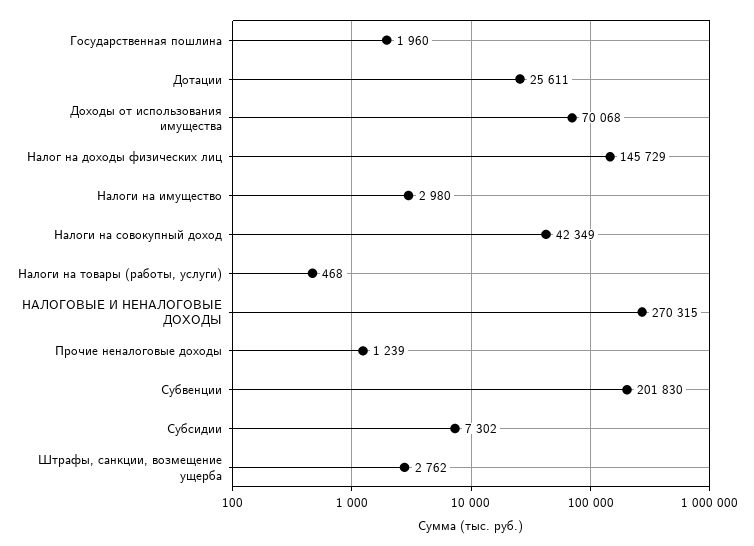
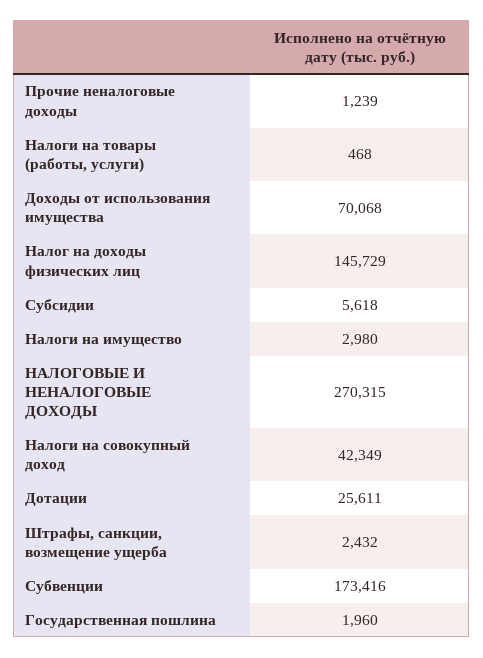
Субвенции: 201830 -> 173416
Субсидии: 7302 -> 5618
Штрафы, санкции, возмещение ущерба: 2762 -> 2432

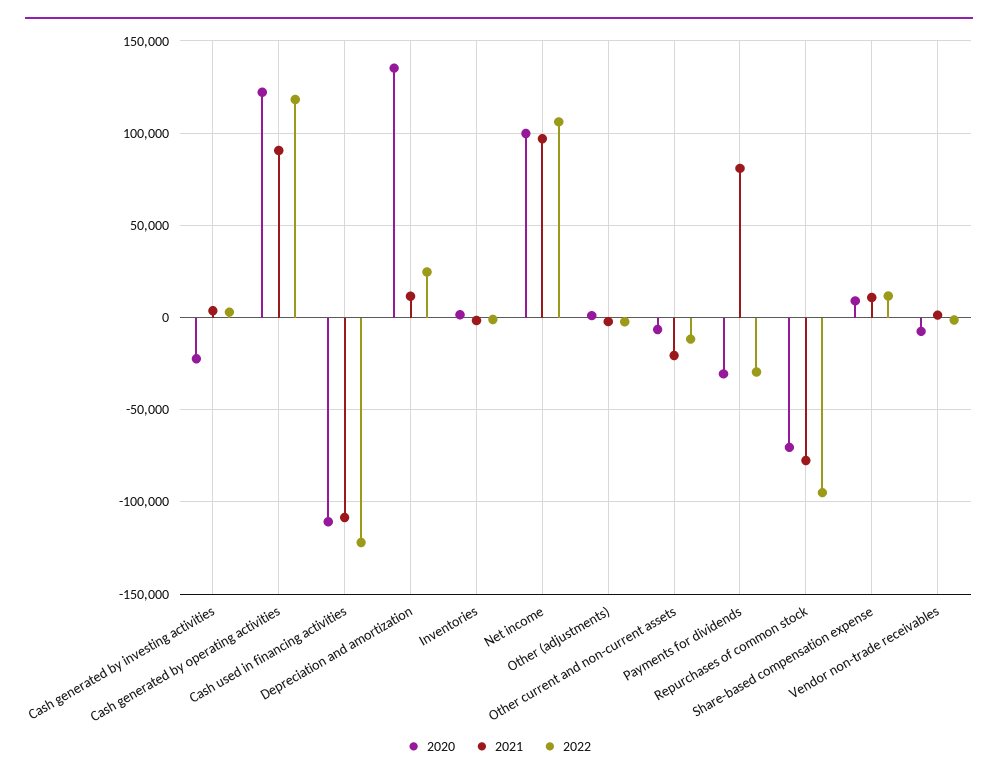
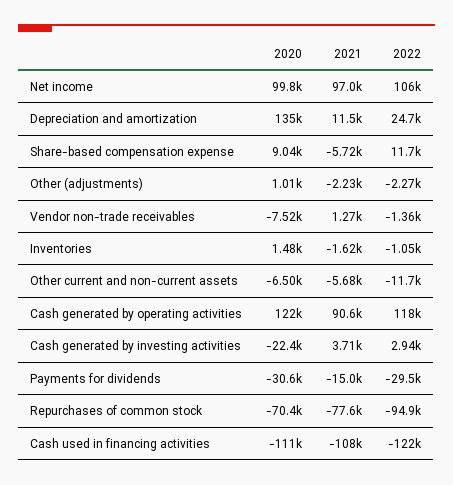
2021, Other current and non-current assets: -20000 -> -5680
2021, Payments for dividends: 80000 -> -15000
2021, Share-based compensation expense: 10000 -> -5720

= = =

◆ YOUR OBJECTIVE: Write out the lines beginning at the line with "Штрафы, санкции, возмещение" and ending at the last line of the entries. Include no pictures.

◆ YOUR SOLUTION:
Штрафы, санкции, возмещение ущерба: 2762 -> 2432

2021, Other current and non-current assets: -20000 -> -5680
2021, Payments for dividends: 80000 -> -15000
2021, Share-based compensation expense: 10000 -> -5720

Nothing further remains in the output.